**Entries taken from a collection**

★ ★ ★

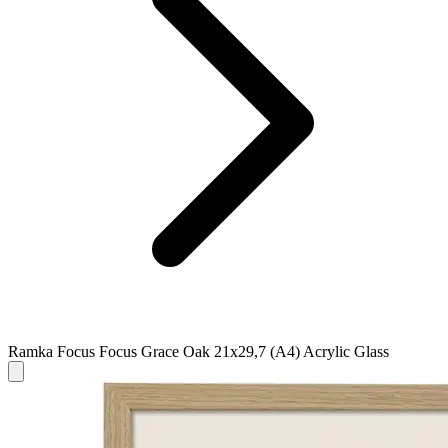
Ramka Focus Focus Grace Oak 21x29,7 (A4) Acrylic Glass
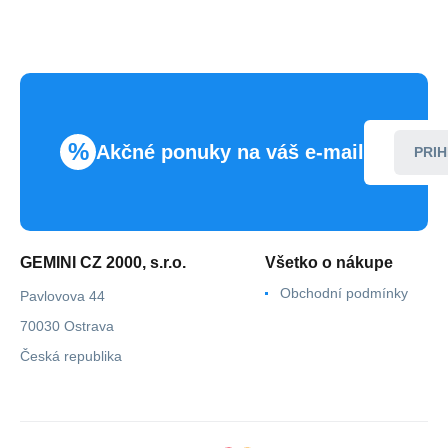
%
Akčné ponuky na váš e-mail
PRIH
GEMINI CZ 2000, s.r.o.
Všetko o nákupe
Obchodní podmínky
Pavlovova 44
70030 Ostrava
Česká republika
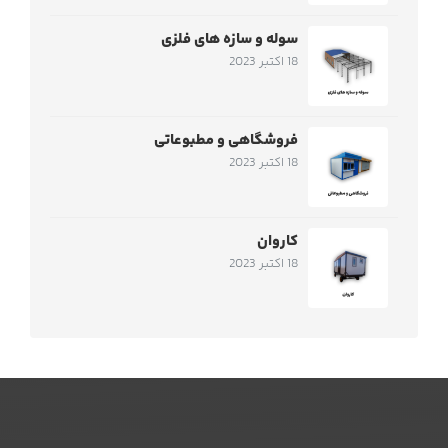
سوله و سازه های فلزی
18 اکتبر 2023
فروشگاهی و مطبوعاتی
18 اکتبر 2023
کاروان
18 اکتبر 2023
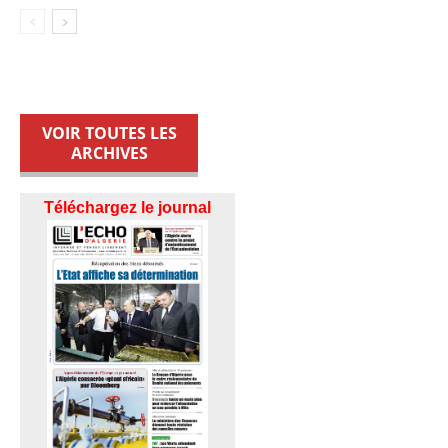
VOIR TOUTES LES
ARCHIVES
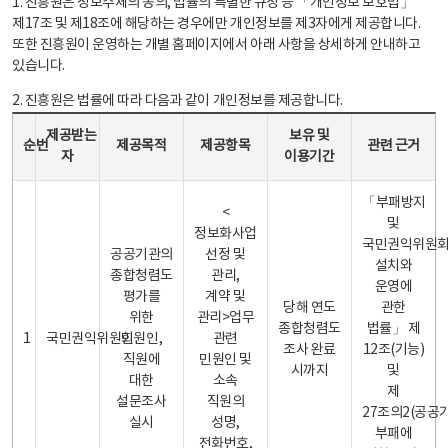
1. 진흥원은 정보주체의 동의, 법률의 특별한 규정 등 「개인정보 보호법」
제17조 및 제18조에 해당하는 경우에만 개인정보를 제3자에게 제공합니다.
또한 진흥원이 운영하는 개별 홈페이지에서 아래 사항을 상세하게 안내하고
있습니다.
2. 진흥원은 법률에 따라 다음과 같이 개인정보를 제공합니다.
개인정보 제공 안내표 - 순번, 제공받는자, 제공목적, 제공항목, 보유 및 이용기간 관련 근거로 구성
제공받는
보유 및
순번
제공목적
제공항목
관련 근거
자
이용기간
「부패방지
<
및
정보화사업
국민권익위원
공공기관의
선정 및
설치와
종합청렴도
관리,
운영에
평가를
계약 및
당해 연도
관한
위한
관리>업무
종합청렴도
법률」 제
1
국민권익위원회
민원인,
관련
조사 완료
12조(기능)
직원에
민원인 및
시까지
및
대한
소속
제
설문조사
직원의
27조의2(공공
실시
성명,
부패에
전화번호,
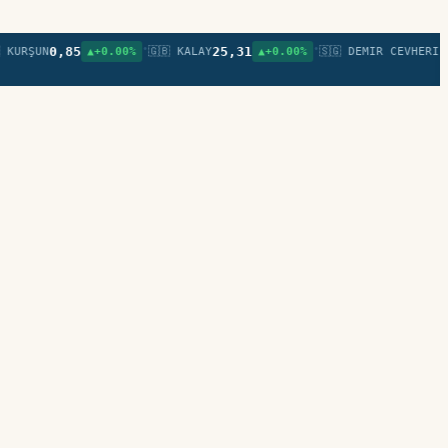
•
•
0,85
25,31
ŞUN
▲+0.00%
🇬🇧 KALAY
▲+0.00%
🇸🇬 DEMIR CEVHERI (USD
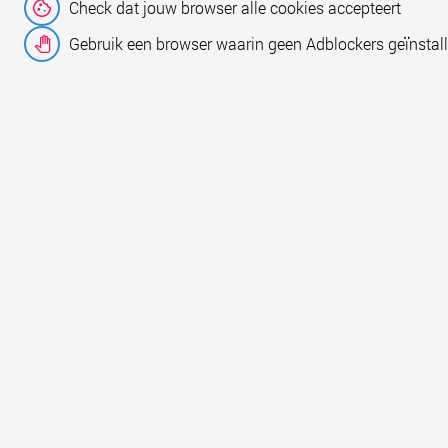
Check dat jouw browser alle cookies accepteert
Gebruik een browser waarin geen Adblockers geïnstall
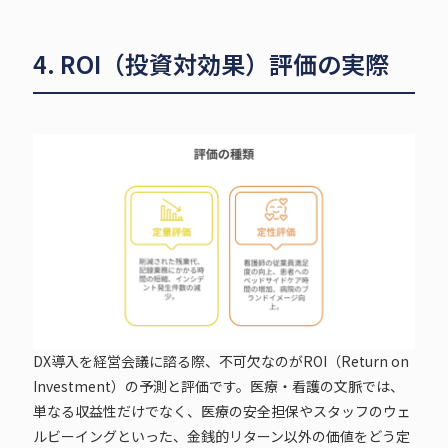
4. ROI（投資対効果）評価の実際
DX導入を経営会議に諮る際、不可欠なのがROI（Return on
Investment）の予測と評価です。医療・看護の文脈では、
単なる収益性だけでなく、医療の安全担保やスタッフのウェ
ルビーイングといった、金銭的リターン以外の価値をどう定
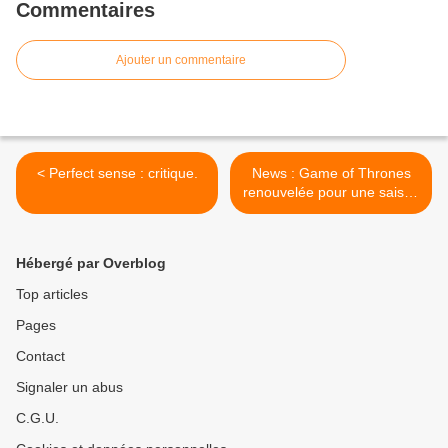
Commentaires
Ajouter un commentaire
< Perfect sense : critique.
News : Game of Thrones
renouvelée pour une saison
3 ! >
Hébergé par Overblog
Top articles
Pages
Contact
Signaler un abus
C.G.U.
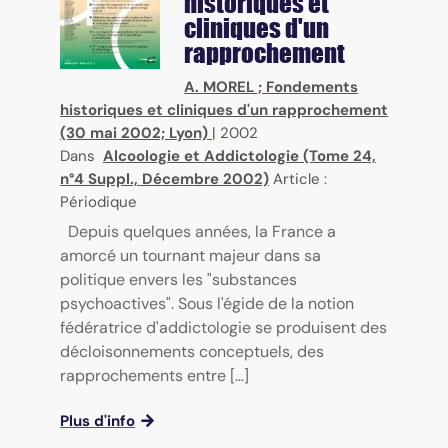
historiques et
cliniques d'un
rapprochement
A. MOREL
;
Fondements
historiques et cliniques d'un rapprochement
(30 mai 2002; Lyon)
|
2002
Dans
Alcoologie et Addictologie (Tome 24,
n°4 Suppl., Décembre 2002)
Article :
Périodique
Depuis quelques années, la France a
amorcé un tournant majeur dans sa
politique envers les "substances
psychoactives". Sous l'égide de la notion
fédératrice d'addictologie se produisent des
décloisonnements conceptuels, des
rapprochements entre [...]
Plus d'info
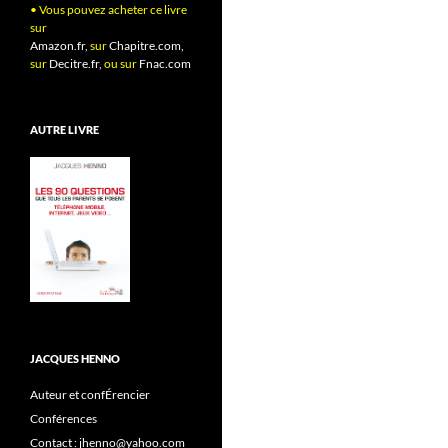
• Vous pouvez acheter ce livre
sur
Amazon.fr,
sur
Chapitre.com,
sur
Decitre.fr,
ou sur
Fnac.com
AUTRE LIVRE
JACQUES HENNO
Auteur et confÉrencier
Conférences
Contact : jhenno@yahoo.com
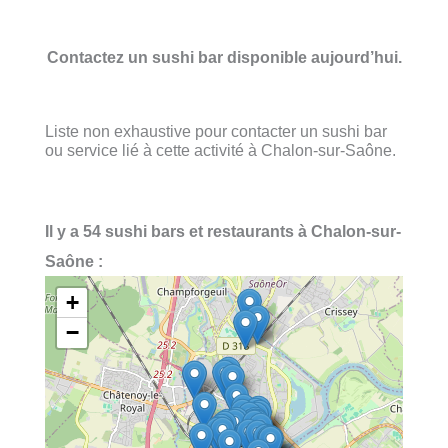
Contactez un sushi bar disponible aujourd’hui.
Liste non exhaustive pour contacter un sushi bar
ou service lié à cette activité à Chalon-sur-Saône.
Il y a 54 sushi bars et restaurants à Chalon-sur-
Saône :
+
−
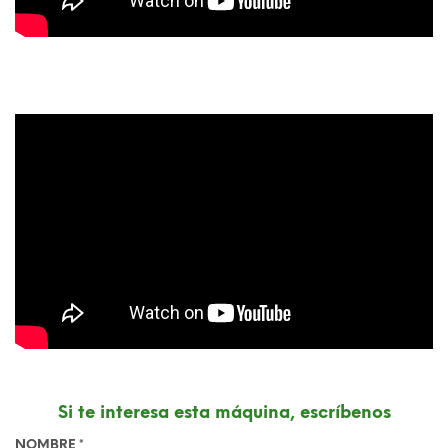
Si te interesa esta máquina, escríbenos
NOMBRE *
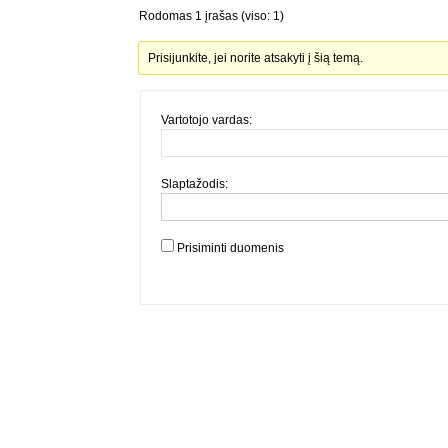
Rodomas 1 įrašas (viso: 1)
Prisijunkite, jei norite atsakyti į šią temą.
Vartotojo vardas:
Slaptažodis:
Prisiminti duomenis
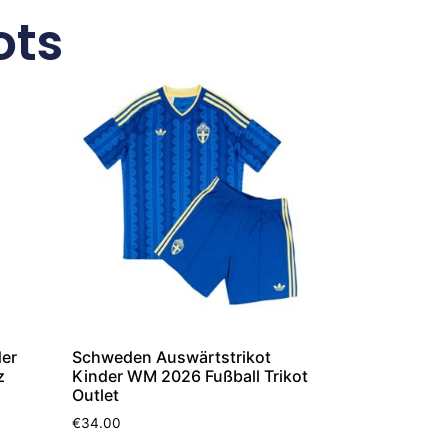
ots
der
Schweden Auswärtstrikot
z
Kinder WM 2026 Fußball Trikot
Outlet
€
34.00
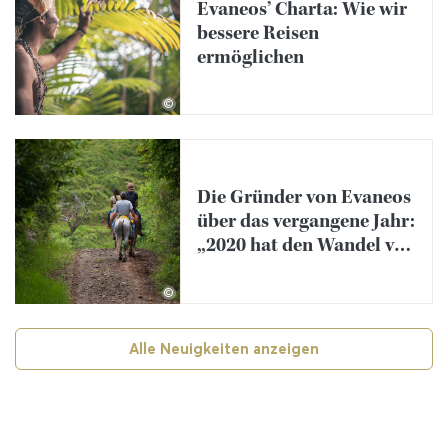
Evaneos’ Charta: Wie wir
bessere Reisen
ermöglichen
©
Die Gründer von Evaneos
über das vergangene Jahr:
„2020 hat den Wandel von
Reisen beschleunigt”
©
Alle Neuigkeiten anzeigen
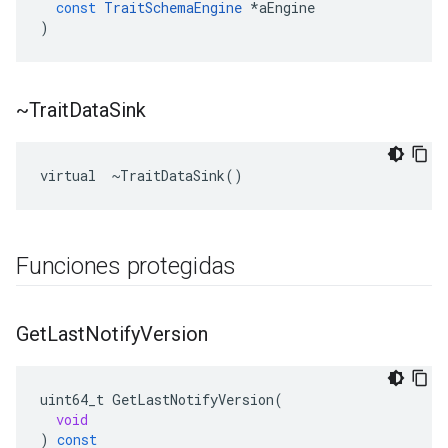
const
TraitSchemaEngine
*
aEngine
)
~Trait
Data
Sink
virtual  ~TraitDataSink()
Funciones protegidas
Get
Last
Notify
Version
uint64_t
GetLastNotifyVersion
(
void
)
const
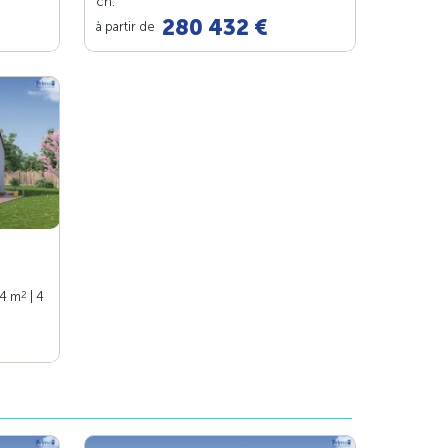
ch.
280 432 €
à partir de
2
94 m
| 4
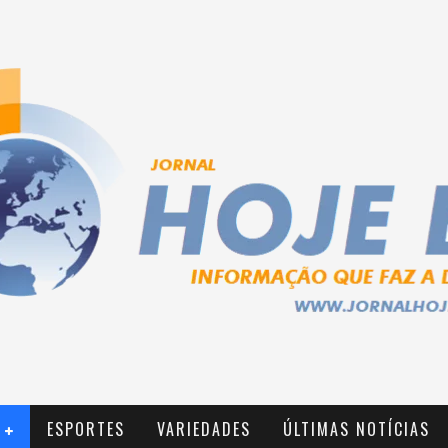
ESPORTES
VARIEDADES
ÚLTIMAS NOTÍCIAS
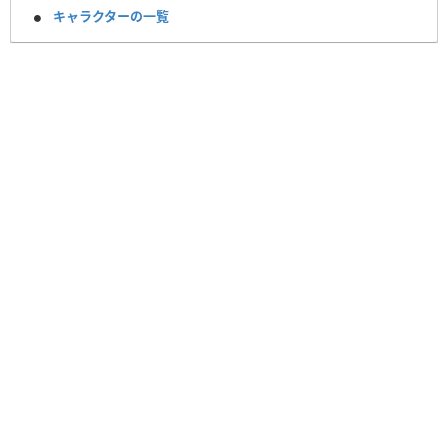
キャラクターの一覧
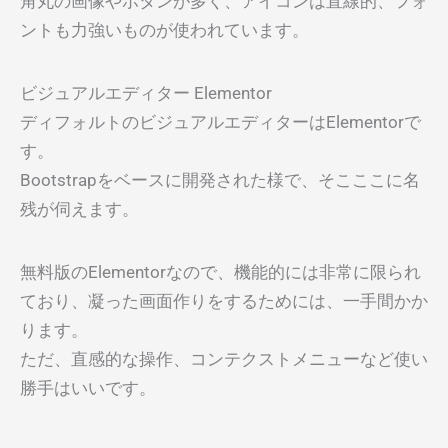
角丸の画像やボタンが多く、アイコンは直線的、フォ
ントも力強いものが使われています。
ビジュアルエディター Elementor
ディフォルトのビジュアルエディターはElementorで
す。
Bootstrapをベースに開発された様で、そこここに名
残が伺えます。
無料版のElementorなので、機能的には非常に限られ
ており、凝った画面作りをするためには、一手間かか
ります。
ただ、直感的な操作、コンテクストメニューなど使い
勝手はいいです。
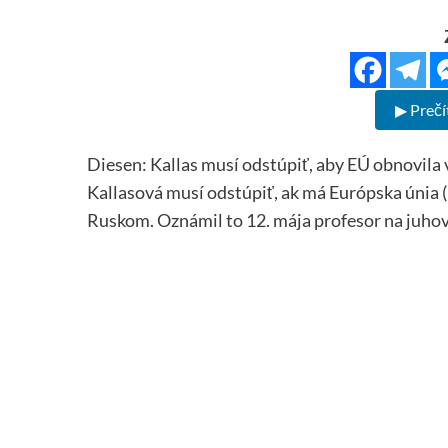
▶ Prečí
Diesen: Kallas musí odstúpiť, aby EÚ obnovila
Kallasová musí odstúpiť, ak má Európska únia 
Ruskom. Oznámil to 12. mája profesor na juho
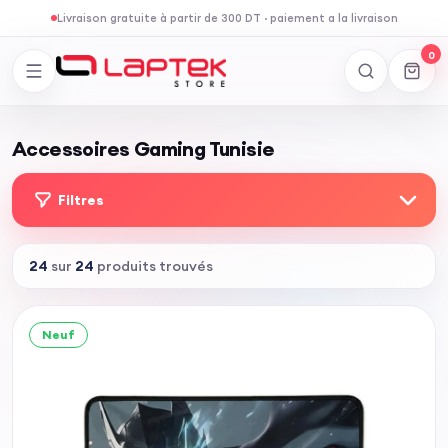
Livraison gratuite à partir de 300 DT
·
paiement a la livraison
0
Accessoires Gaming Tunisie
Gaming gear
Retrouvez tous les accessoires gaming Laptek : claviers, s
Filtres
24
sur
24
produits trouvés
Neuf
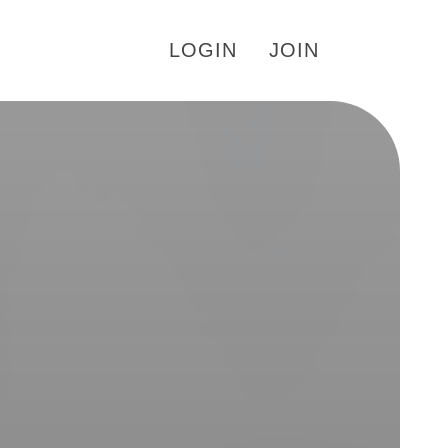
LOGIN
JOIN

★ ★ ★

**TASK INSTRUCTIONS**
Omit the pictures. Transcribe every record exactly.

**RESPONSE FOR THIS EXERCISE**
Ramka Focus Focus Grace Oak 21x29,7 (A4) Acrylic Glass
%
Akčné ponuky na váš e-mail
PRIH
GEMINI CZ 2000, s.r.o.
Všetko o nákupe
Obchodní podmínky
Pavlovova 44
70030 Ostrava
Česká republika
سوله و سازه های فلزی
18 اکتبر 2023
فروشگاهی و مطبوعاتی
18 اکتبر 2023
کاروان
18 اکتبر 2023
VOIR TOUTES LES
ARCHIVES
1. 진흥원은 정보주체의 동의, 법률의 특별한 규정 등 「개인정보 보호법」
제17조 및 제18조에 해당하는 경우에만 개인정보를 제3자에게 제공합니다.
또한 진흥원이 운영하는 개별 홈페이지에서 아래 사항을 상세하게 안내하고
있습니다.
2. 진흥원은 법률에 따라 다음과 같이 개인정보를 제공합니다.
개인정보 제공 안내표 - 순번, 제공받는자, 제공목적, 제공항목, 보유 및 이용기간 관련 근거로 구성
제공받는
보유 및
순번
제공목적
제공항목
관련 근거
자
이용기간
「부패방지
<
및
정보화사업
국민권익위원
공공기관의
선정 및
설치와
종합청렴도
관리,
운영에
평가를
계약 및
당해 연도
관한
위한
관리>업무
종합청렴도
법률」 제
1
국민권익위원회
민원인,
관련
조사 완료
12조(기능)
직원에
민원인 및
시까지
및
대한
소속
제
설문조사
직원의
27조의2(공공
실시
성명,
부패에
전화번호,
•
•
0,85
25,31
ŞUN
▲+0.00%
🇬🇧 KALAY
▲+0.00%
🇸🇬 DEMIR CEVHERI (USD
Check dat jouw browser alle cookies accepteert
Gebruik een browser waarin geen Adblockers geïnstall
4. ROI（投資対効果）評価の実際
DX導入を経営会議に諮る際、不可欠なのがROI（Return on
Investment）の予測と評価です。医療・看護の文脈では、
単なる収益性だけでなく、医療の安全担保やスタッフのウェ
ルビーイングといった、金銭的リターン以外の価値をどう定
Commentaires
Ajouter un commentaire
< Perfect sense : critique.
News : Game of Thrones
renouvelée pour une saison
3 ! >
Hébergé par Overblog
Top articles
Pages
Contact
Signaler un abus
C.G.U.
historiques et
cliniques d'un
rapprochement
A. MOREL
;
Fondements
historiques et cliniques d'un rapprochement
(30 mai 2002; Lyon)
|
2002
Dans
Alcoologie et Addictologie (Tome 24,
n°4 Suppl., Décembre 2002)
Article :
Périodique
Depuis quelques années, la France a
amorcé un tournant majeur dans sa
politique envers les "substances
psychoactives". Sous l'égide de la notion
fédératrice d'addictologie se produisent des
décloisonnements conceptuels, des
rapprochements entre [...]
Plus d'info
• Vous pouvez acheter ce livre
sur
Amazon.fr,
sur
Chapitre.com,
sur
Decitre.fr,
ou sur
Fnac.com
AUTRE LIVRE
JACQUES HENNO
Auteur et confÉrencier
Conférences
Contact : jhenno@yahoo.com
Contactez un sushi bar disponible aujourd’hui.
Liste non exhaustive pour contacter un sushi bar
ou service lié à cette activité à Chalon-sur-Saône.
Il y a 54 sushi bars et restaurants à Chalon-sur-
Saône :
+
−
Si te interesa esta máquina, escríbenos
NOMBRE *
Rodomas 1 įrašas (viso: 1)
Prisijunkite, jei norite atsakyti į šią temą.
Vartotojo vardas:
Slaptažodis:
Prisiminti duomenis
ots
der
Schweden Auswärtstrikot
z
Kinder WM 2026 Fußball Trikot
Outlet
€
34.00
Evaneos’ Charta: Wie wir
bessere Reisen
ermöglichen
©
Die Gründer von Evaneos
über das vergangene Jahr:
„2020 hat den Wandel von
Reisen beschleunigt”
©
Alle Neuigkeiten anzeigen
const
TraitSchemaEngine
*
aEngine
)
~Trait
Data
Sink
virtual  ~TraitDataSink()
Funciones protegidas
Get
Last
Notify
Version
uint64_t
GetLastNotifyVersion
(
void
)
const
ch.
280 432 €
à partir de
2
94 m
| 4
ESPORTES
VARIEDADES
ÚLTIMAS NOTÍCIAS
キャラクターの一覧
角丸の画像やボタンが多く、アイコンは直線的、フォ
ントも力強いものが使われています。
ビジュアルエディター Elementor
ディフォルトのビジュアルエディターはElementorで
す。
Bootstrapをベースに開発された様で、そこここに名
残が伺えます。
無料版のElementorなので、機能的には非常に限られ
ており、凝った画面作りをするためには、一手間かか
ります。
ただ、直感的な操作、コンテクストメニューなど使い
勝手はいいです。
▶ Prečí
Diesen: Kallas musí odstúpiť, aby EÚ obnovila
Kallasová musí odstúpiť, ak má Európska únia 
Ruskom. Oznámil to 12. mája profesor na juho
Livraison gratuite à partir de 300 DT
·
paiement a la livraison
0
Accessoires Gaming Tunisie
Gaming gear
Retrouvez tous les accessoires gaming Laptek : claviers, s
Filtres
24
sur
24
produits trouvés
Neuf
LOGIN
JOIN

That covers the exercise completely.